Guns and the values placed upon them seem to have far surpassed the values of the people who are being shot by them. Why?
Silly, silly me: during my growing-up days, I thought I’d been taught that religions were generally based on beliefs of peace, tolerance, and understanding. I guess I must’ve misunderstood things, somewhat, or misinterpreted them. Or maybe I’m just really, really old. Dictionary definitions of ‘religion’ really don’t mention anything about peace, tolerance or understanding. Nor do they mention guns, violence, or killing, although it seems remarkably typical that war-mongers — even those who claim their battles are religious — depend on guns and violence as the sole solution for dealing with (i.e., killing) those who oppose them. Isn’t that denying the victims their freedoms?
Unfortunately, it seems that ‘Love thy brother,’ whether taken literally or figuratively, may — like ‘Merry Christmas’ — soon lose its place within our vernacular, and even in our belief systems. Adding the words ‘and trust’ to the Love-thy-brother-expression isn’t likely to happen, either. It’s so easy to speak those words. But it’s becoming harder and harder to know who your symbolic ‘brother’ actually is. So you tell me: is my understanding totally confused?
Do you remember when it was actually rather common to extend goodwill gestures toward others? Now it seems that these actions often become 6 o’clock news features, basically because the occurrence of selflessness is a rarity.
The recent mass murders have undoubtedly demanded and received their due attention. However, certain opponents of the media’s grandiose storytelling are now suggesting the wrong-doer’s actions not be glorified, particularly by name and picture; perhaps then there would be less incentive to destroy. That makes sense to me: when something so common as television or a computer search is at liberty to broadcast anything — according to its own interpretation of the ‘freedom of speech’ clause — its influence may well affect anyone who hits the ‘on’ switch, and especially envelop our most vulnerable.
Another opinion advises that gun ownership be curtailed, especially toward non-emergency services (i.e., police, etc. would not be affected).
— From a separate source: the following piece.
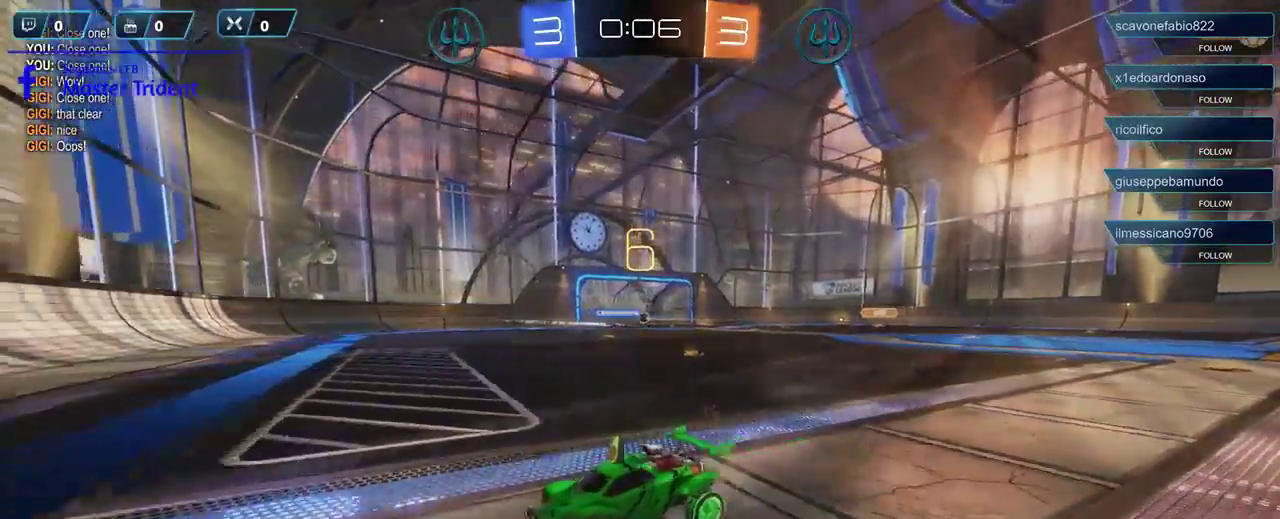
{"buttons": ["R2"], "left_stick": "center", "right_stick": "center", "events": [[267, "left_stick", "center"]]}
In opposition, the proponents of firearms are pushing for everyone — even school teachers — to be trained to use such weaponry, and be legally permitted to carry guns with them at all times, regardless of their location or their activity. Some voices of the legalize-guns groups insist all civilians be welcome to possess — and use — military-style weapons, such as the AR15. Small ‘pieces’ are, in their opinion, inadequate. We’re supposed to have driver’s licences, too, but that doesn’t mean there aren’t some who abuse the privilege by speeding and driving recklessly, or driving under the influence of alcohol, or driving stolen vehicles. Can we just assume that everyone will follow rules made by someone else?
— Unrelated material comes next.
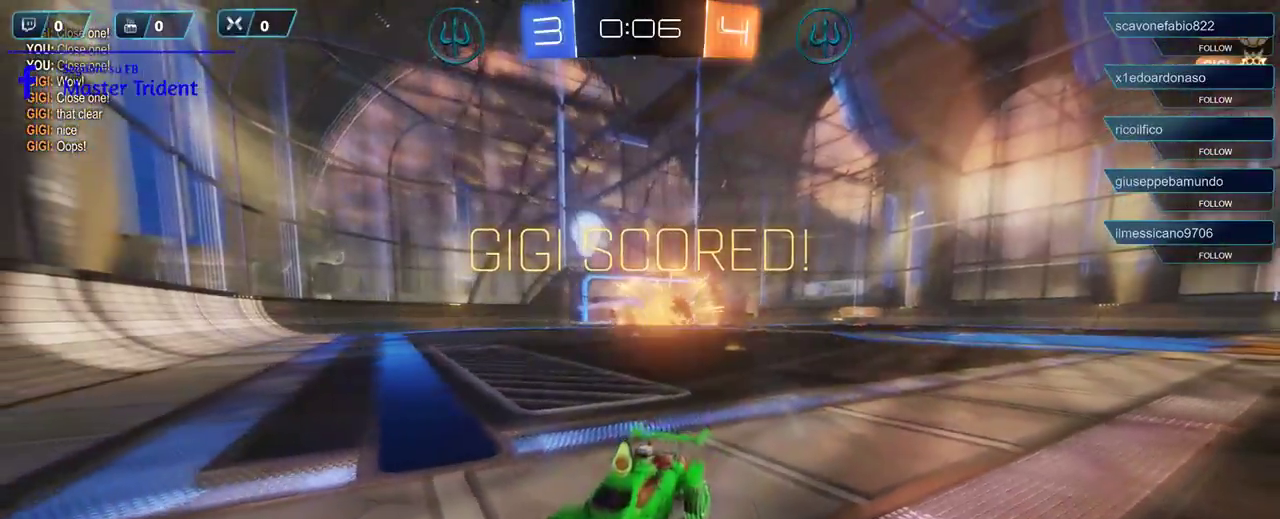
{"buttons": ["R2"], "left_stick": "right", "right_stick": "center", "events": [[100, "left_stick", "right"]]}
And their operation? Not even a weekend how-to workshop is required. In fact, I understand that there’s no real educational requirement for gun ownership.
Military guns don’t belong in the hands of civilians. Non-militia who do possess guns: please use them at designated gun ranges or on hunting trips; keep them away from picnics, and out of schools, movie theatres, shopping malls, churches, and all other public places. Another personal opinion: regardless of occupation or lack thereof, all education — whether it’s practical or book-based — is good and necessary, but we as a society simply don’t teach enough ethics. We care too much about ourselves. Self-preservation is a requirement, yes, but — couldn’t we try to balance it with the preservation of others, also? I agree with John Diefenbaker, who defined freedom as “The right to be wrong, not the right to do wrong.” And I think that we shouldn’t have the freedom to kill people, because killing people is wrong. Very wrong.